▸ Dataset content
—————

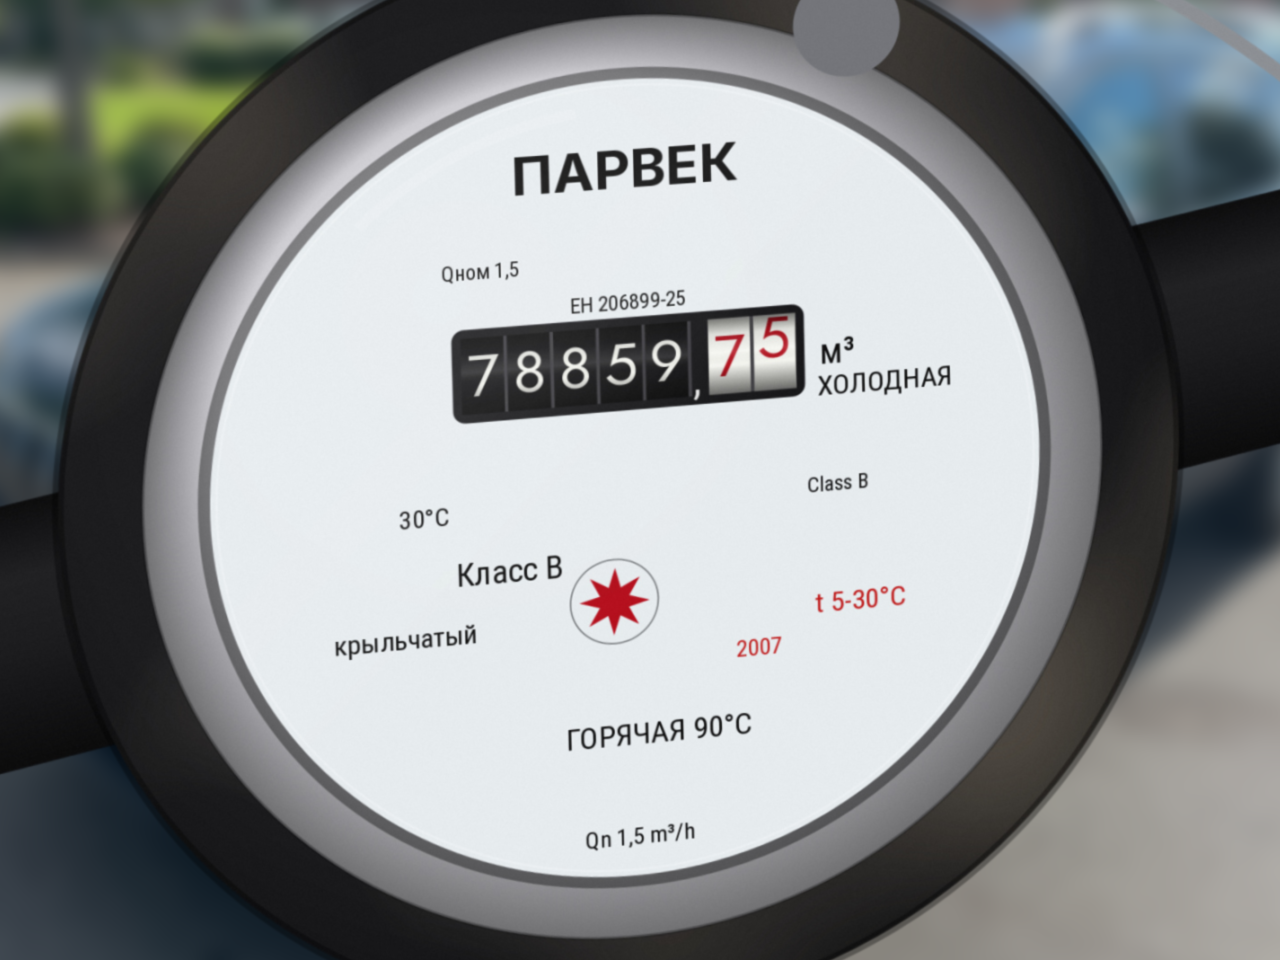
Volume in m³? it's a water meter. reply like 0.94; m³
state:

—————

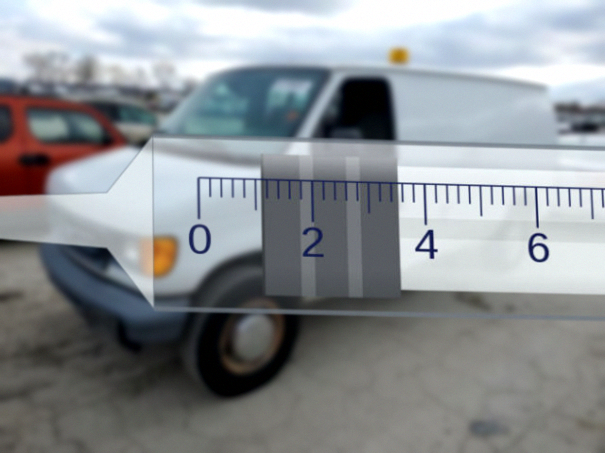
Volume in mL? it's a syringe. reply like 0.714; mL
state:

—————

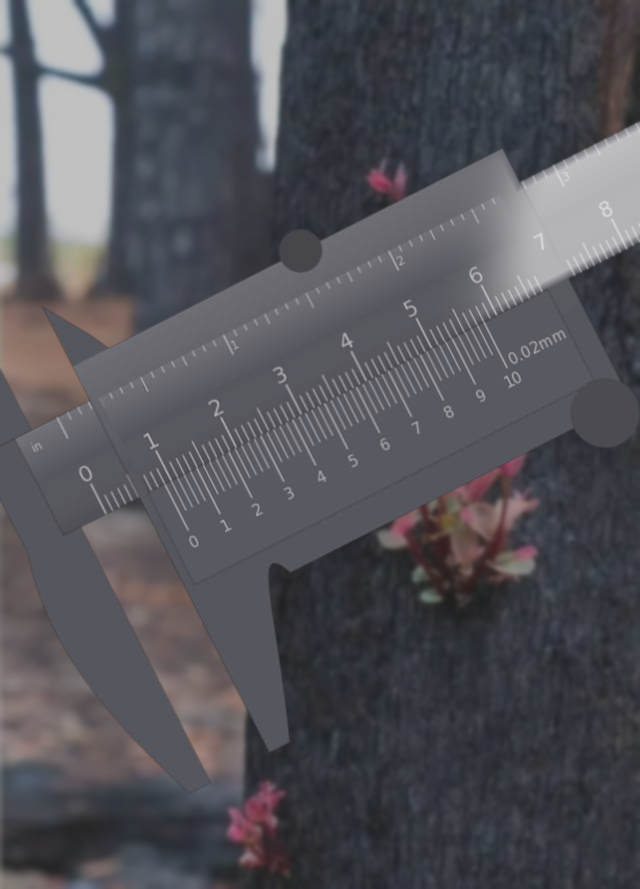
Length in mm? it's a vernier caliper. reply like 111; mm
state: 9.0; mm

—————

▸ Problem details
Copy out each line of the records that contains the string "reply". Case counts.

▸ Answer to the problem
Volume in m³? it's a water meter. reply like 0.94; m³
Volume in mL? it's a syringe. reply like 0.714; mL
Length in mm? it's a vernier caliper. reply like 111; mm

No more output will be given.